Sorry for the cryptic title, struggling to summarise my problem in a single line…
I wish to deploy an online, hosted website to serve a series of remote terminals which will be equipped with Chip & Pin payment card readers (aka pinpads). The pinpads are driven by some software on the PC within the terminal which is written by a 3rd party. The integration methods supported by this software are either text file based or socket based with a “request” and “response” workflow.
I have successfully carried out similar integrations in the past using client side VB Script to instantiate client side COM objects which communicate via socket connection with the local 3rd party software but this approach ties me to Windows and I would prefer to keep my options open.
My web server will be Ruby On Rails based and I intend to use HTML5 and CSS3 to provide a rich experience on the payment terminals and wondered if I can use web sockets for client side communications? From what I understand, this is not what they are designed for and so I think the answer is no.
So, what are my options? Can i use client side JavaScript to carry out socket communications or is this prevented by browser security measures? From the browser’s perspective it would be communicating with a specific numbered port on “localhost”
If socket comms is not possible, can I use JavaScript to create client side text files to integrate that way?
Or am I stuck with VB script and local COM objects?

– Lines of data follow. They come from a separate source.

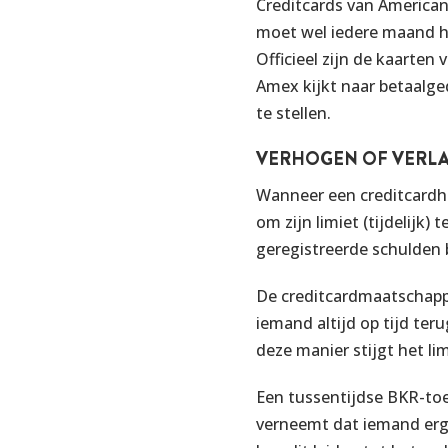
Creditcards van American
moet wel iedere maand 
Officieel zijn de kaarte
Amex kijkt naar betaalged
te stellen.
VERHOGEN OF VERL
Wanneer een creditcardho
om zijn limiet (tijdelijk
geregistreerde schulden 
De creditcardmaatschappi
iemand altijd op tijd te
deze manier stijgt het l
Een tussentijdse BKR-toe
verneemt dat iemand erg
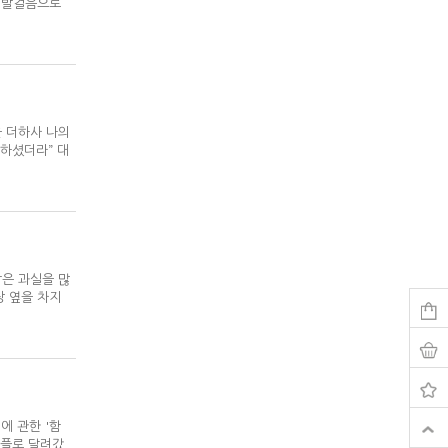
의 발걸음으로
을 더하사 나의
하셨더라” 대
사람은 과실을 많
상 옆을 차지
에 관한 '함
채플로 달려갔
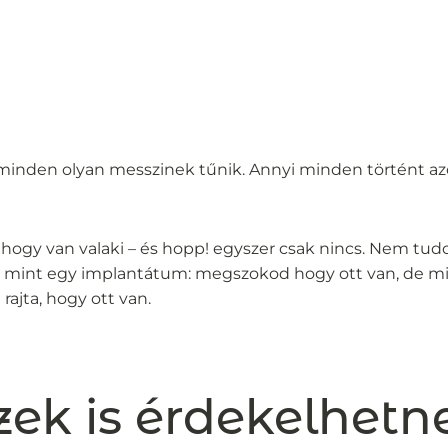
 minden olyan messzinek tűnik. Annyi minden történt azó
hogy van valaki – és hopp! egyszer csak nincs. Nem tu
), mint egy implantátum: megszokod hogy ott van, de m
rajta, hogy ott van.
zek is érdekelhetn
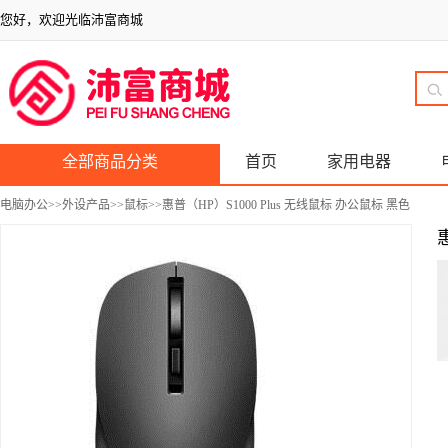
您好，欢迎光临沛富商城
全部商品分类
首页
家用电器
电脑办公
>>
外设产品
>>
鼠标
>>惠普（HP）S1000 Plus 无线鼠标 办公鼠标 黑色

Any suggestions would be most welcome and please let me know if you need clarification on any aspect of my question.
Kind regards,
Craig.
I don’t think you can write a text file with JavaScript. And you can’t put arbitrary bytes on a socket either. I don’t completely understand you scenario. It sounds like you have Ruby sunning on a server and JavaScript and this third party pinpad thing running on a client. And you need the two client entities to be able to talk to each other. Could you have the browser communicate with your Ruby server (using one of many web technologies) and then have your Ruby server relay the data back to the pinpad socket. Or is the pinpad only a local socket?